━━━━━ Dataset content ━━━━━
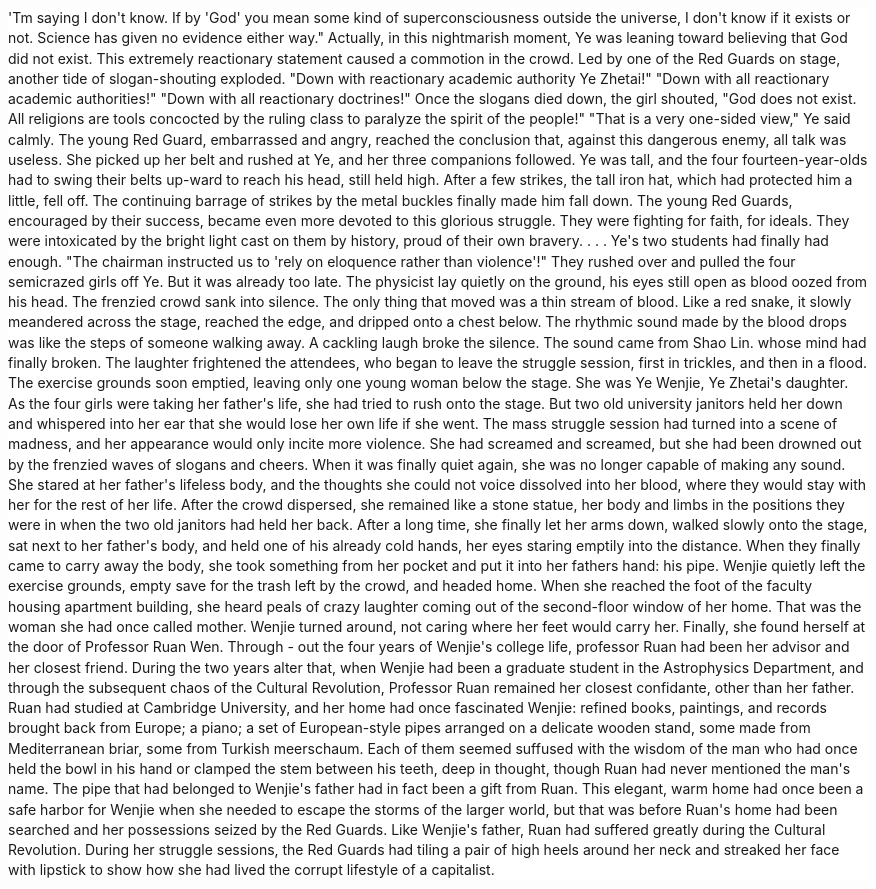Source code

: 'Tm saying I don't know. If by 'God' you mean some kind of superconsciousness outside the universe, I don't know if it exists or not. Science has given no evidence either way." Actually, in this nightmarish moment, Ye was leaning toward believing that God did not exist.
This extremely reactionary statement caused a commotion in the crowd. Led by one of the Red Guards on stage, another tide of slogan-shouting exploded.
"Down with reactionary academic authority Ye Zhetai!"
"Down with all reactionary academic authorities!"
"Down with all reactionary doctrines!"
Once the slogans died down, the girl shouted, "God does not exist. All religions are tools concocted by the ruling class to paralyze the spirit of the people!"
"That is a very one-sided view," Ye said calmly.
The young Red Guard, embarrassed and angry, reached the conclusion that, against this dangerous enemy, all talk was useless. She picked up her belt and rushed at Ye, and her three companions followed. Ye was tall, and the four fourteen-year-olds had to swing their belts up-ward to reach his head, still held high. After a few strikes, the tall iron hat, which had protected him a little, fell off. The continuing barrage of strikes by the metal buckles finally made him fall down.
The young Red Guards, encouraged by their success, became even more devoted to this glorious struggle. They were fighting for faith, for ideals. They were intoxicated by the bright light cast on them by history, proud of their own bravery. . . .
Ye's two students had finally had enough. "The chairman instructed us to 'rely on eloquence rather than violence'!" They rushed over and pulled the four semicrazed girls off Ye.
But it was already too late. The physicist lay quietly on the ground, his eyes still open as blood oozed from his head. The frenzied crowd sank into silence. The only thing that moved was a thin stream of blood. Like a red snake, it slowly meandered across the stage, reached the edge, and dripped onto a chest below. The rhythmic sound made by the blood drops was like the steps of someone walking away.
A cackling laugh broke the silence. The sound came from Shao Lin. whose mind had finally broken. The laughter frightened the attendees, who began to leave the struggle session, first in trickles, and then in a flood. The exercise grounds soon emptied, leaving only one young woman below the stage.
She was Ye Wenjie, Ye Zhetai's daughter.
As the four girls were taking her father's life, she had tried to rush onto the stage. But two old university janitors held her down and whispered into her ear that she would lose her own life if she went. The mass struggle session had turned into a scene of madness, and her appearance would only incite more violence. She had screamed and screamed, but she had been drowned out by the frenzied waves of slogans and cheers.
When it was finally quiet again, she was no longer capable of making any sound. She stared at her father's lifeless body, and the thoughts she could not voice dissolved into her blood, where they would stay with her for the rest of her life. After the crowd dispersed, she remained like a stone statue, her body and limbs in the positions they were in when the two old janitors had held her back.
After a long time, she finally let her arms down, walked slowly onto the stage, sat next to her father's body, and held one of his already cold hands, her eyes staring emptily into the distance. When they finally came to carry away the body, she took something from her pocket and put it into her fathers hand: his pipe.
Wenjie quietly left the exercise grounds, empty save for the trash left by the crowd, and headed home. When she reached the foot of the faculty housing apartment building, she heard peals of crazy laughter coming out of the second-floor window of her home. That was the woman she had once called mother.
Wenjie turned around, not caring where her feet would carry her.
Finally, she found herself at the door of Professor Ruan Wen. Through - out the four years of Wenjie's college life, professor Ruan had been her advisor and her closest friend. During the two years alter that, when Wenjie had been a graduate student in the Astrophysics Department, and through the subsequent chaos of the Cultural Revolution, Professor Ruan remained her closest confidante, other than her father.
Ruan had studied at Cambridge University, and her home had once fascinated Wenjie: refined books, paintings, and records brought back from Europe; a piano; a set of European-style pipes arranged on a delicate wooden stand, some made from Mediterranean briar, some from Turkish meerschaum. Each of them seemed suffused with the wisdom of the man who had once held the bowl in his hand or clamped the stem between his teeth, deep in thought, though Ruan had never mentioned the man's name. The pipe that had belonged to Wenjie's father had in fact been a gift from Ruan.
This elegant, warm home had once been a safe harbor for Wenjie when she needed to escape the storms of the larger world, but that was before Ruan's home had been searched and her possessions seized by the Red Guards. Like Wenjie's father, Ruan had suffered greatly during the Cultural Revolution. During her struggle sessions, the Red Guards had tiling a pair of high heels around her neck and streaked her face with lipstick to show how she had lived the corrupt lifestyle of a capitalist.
━━━━━
The problem:
When the entries above show the word "Zhetai" in a line, copy that line out.

Solution for this exercise:
"Down with reactionary academic authority Ye Zhetai!"
She was Ye Wenjie, Ye Zhetai's daughter.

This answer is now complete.